Having ridden my triple for the first time in ages - I'd forgotten how good it is to have a broad range of gears.
I'm looking for a cheap triple for the winter project, what have you got please?


----------



## Randomnerd (3 Oct 2018)

There’s one on The Other Place right now.


----------



## Steve T (3 Oct 2018)

woodenspoons said:


> There’s one on The Other Place right now.


forgive my ignorance - the other place?


----------



## Randomnerd (3 Oct 2018)

Shhh! CTC Forum as per https://forum.cyclinguk.org/viewtopic.php?f=32&t=125009


----------



## robgul (3 Oct 2018)

I have a Deore triple about to be removed from one of my bikes - only about 1,000 miles - can't remember ring sizes offhand.
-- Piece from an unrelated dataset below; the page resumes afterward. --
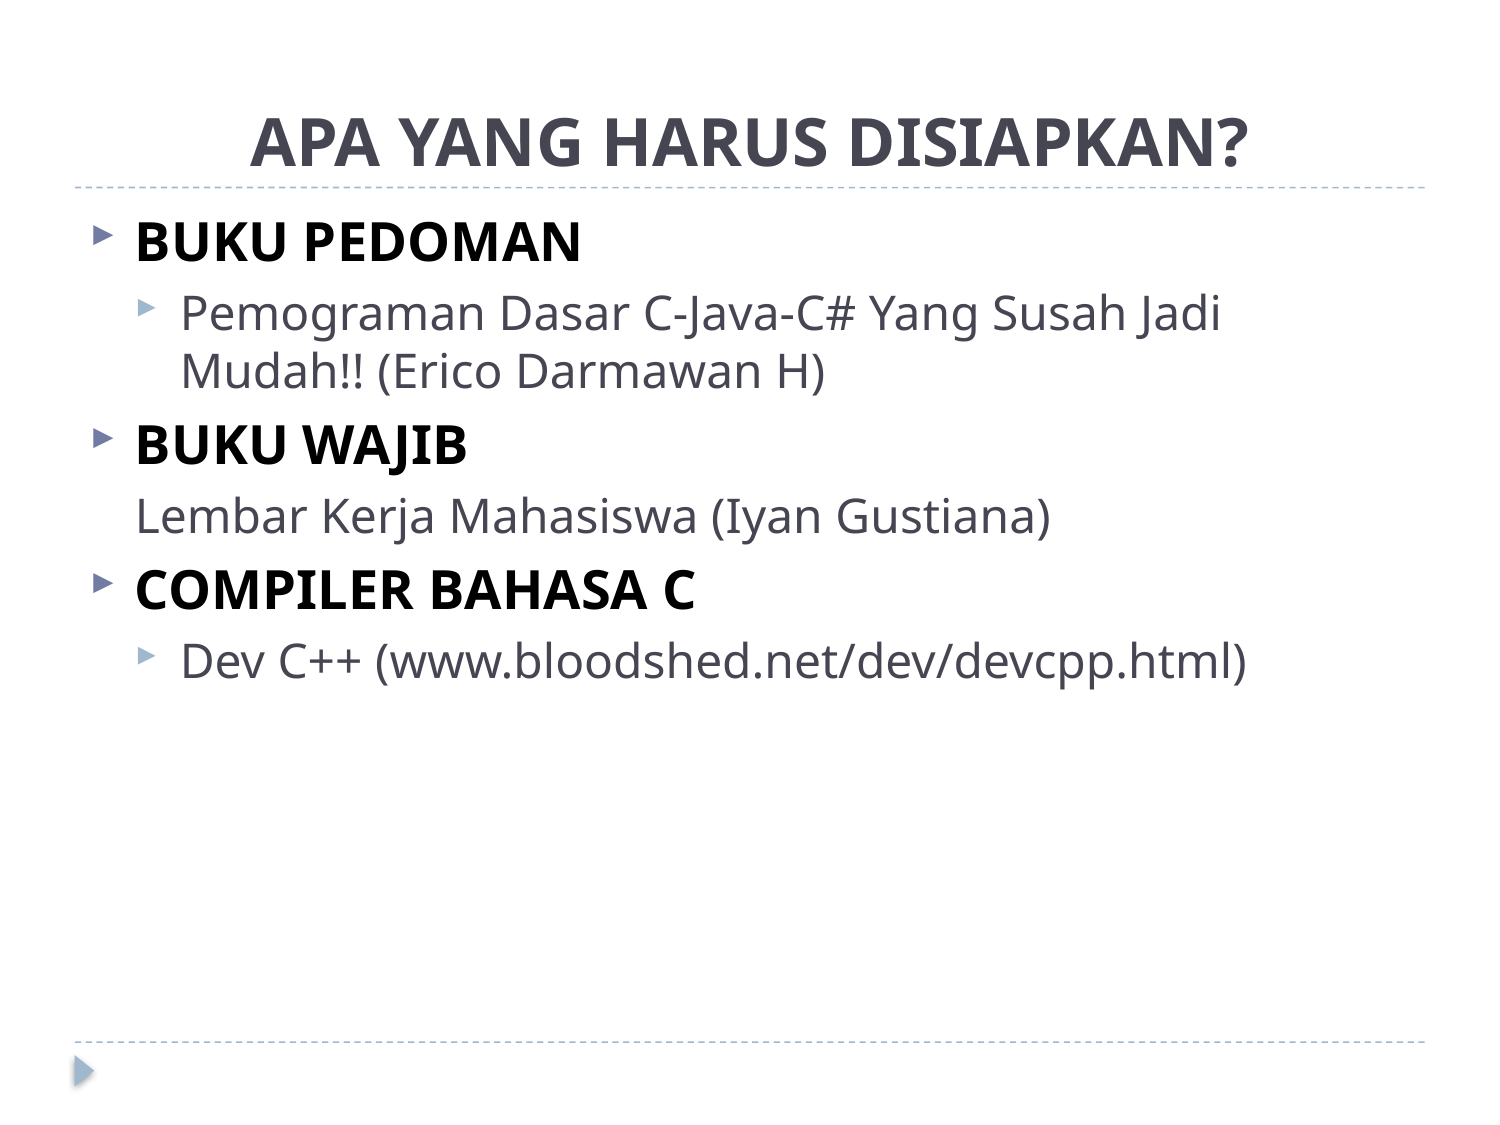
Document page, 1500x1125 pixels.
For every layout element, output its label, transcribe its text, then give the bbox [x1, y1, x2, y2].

list BUKU PEDOMAN Pemograman Dasar C-Java-C# Yang Susah Jadi Mudah!! (Erico Darmawan H) BUKU WAJIB Lembar Kerja Mahasiswa (Iyan Gustiana) COMPILER BAHASA C Dev C++ (www.bloodshed.net/dev/devcpp.html) [75, 200, 1425, 1010]
title APA YANG HARUS DISIAPKAN? [75, 24, 1425, 188]
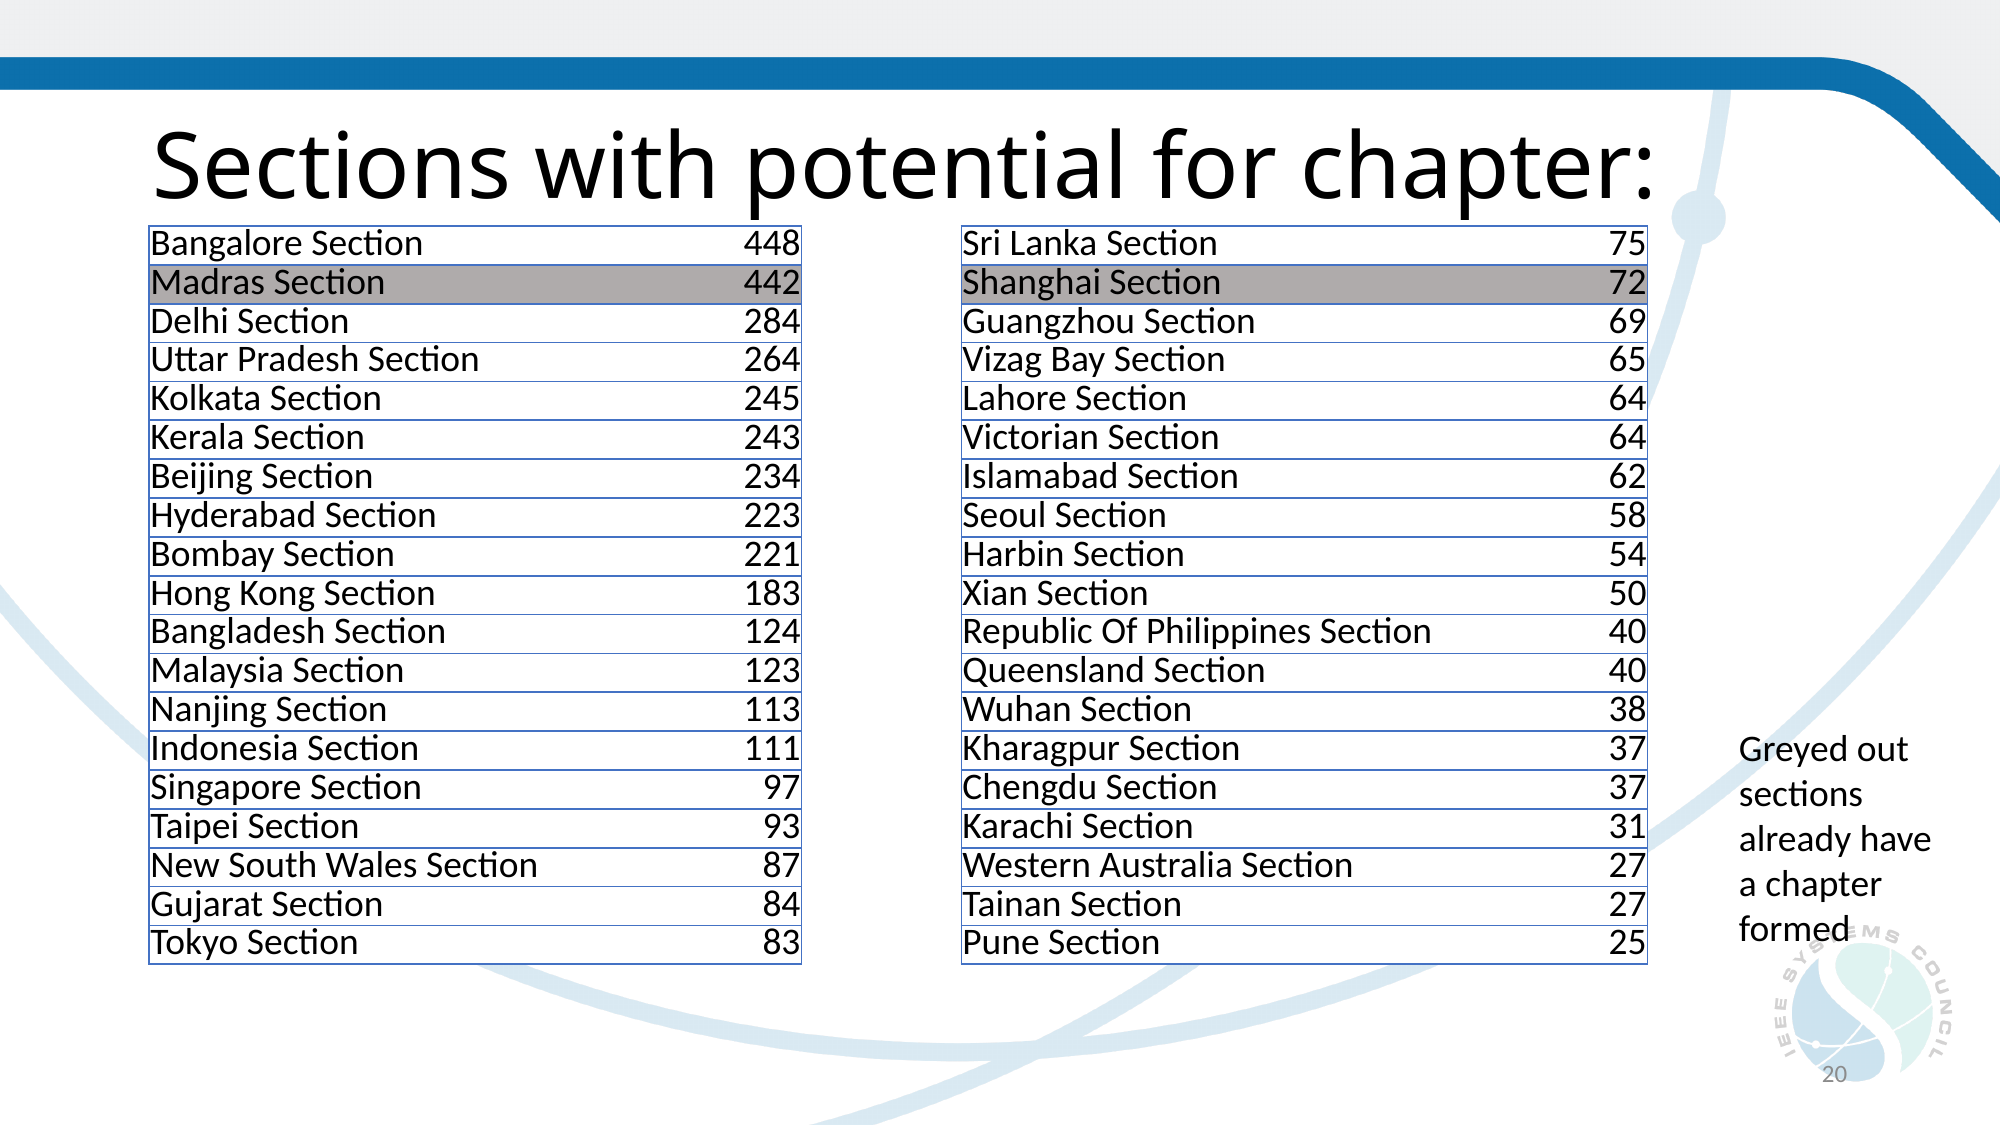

The whole groupset is being replaced so mechs f & r would also be for sale and square taper BB. 

They were fitted to a Ti frame bike as a quick-build and are now being replaced with kit higher up the Shimano hierarchy.. 

Please PM if interested and I'll check ring sizes and send some pix.

Rob


----------



## Steve T (4 Oct 2018)

robgul said:


> I have a Deore triple about to be removed from one of my bikes - only about 1,000 miles - can't remember ring sizes offhand. The whole groupset is being replaced so mechs f & r would also be for sale and square taper BB.
> 
> They were fitted to a Ti frame bike as a quick-build and are now being replaced with kit higher up the Shimano hierarchy..
> 
> ...



Hi Rob

I might be although I have a HT2 BB fitted with a compact 50/34 at the moment, can you give me an idea of prices and what size the chainrings are- I am guessing its an MTB so smaller than my road one? I would need the BB too, I've never fitted a square taper I'm assuming its easy enough with the tools?


----------



## glasgowjim (9 Oct 2018)

I've got a Tiagra HT2 one, 30,39,50 rings 172.5 mm cranks. Can send pics if interested.


----------



## Steve T (9 Oct 2018)

glasgowjim said:


> I've got a Tiagra HT2 one, 30,39,50 rings 172.5 mm cranks. Can send pics if interested.


Hi jim,
Is t silver 4600 or black and how much ?


----------



## glasgowjim (9 Oct 2018)

Steve T said:


> Hi jim,
> Is t silver 4600 or black and how much ?



It’s a silver one Steve, £30 plus postage? I’ve no idea how much that would be though.


----------



## Steve T (9 Oct 2018)

Hi Jim,
I've got to be honest I am not a fan of that particular silver colour (4600 series)so although the price is very reasonable-thanks but I will pass.


----------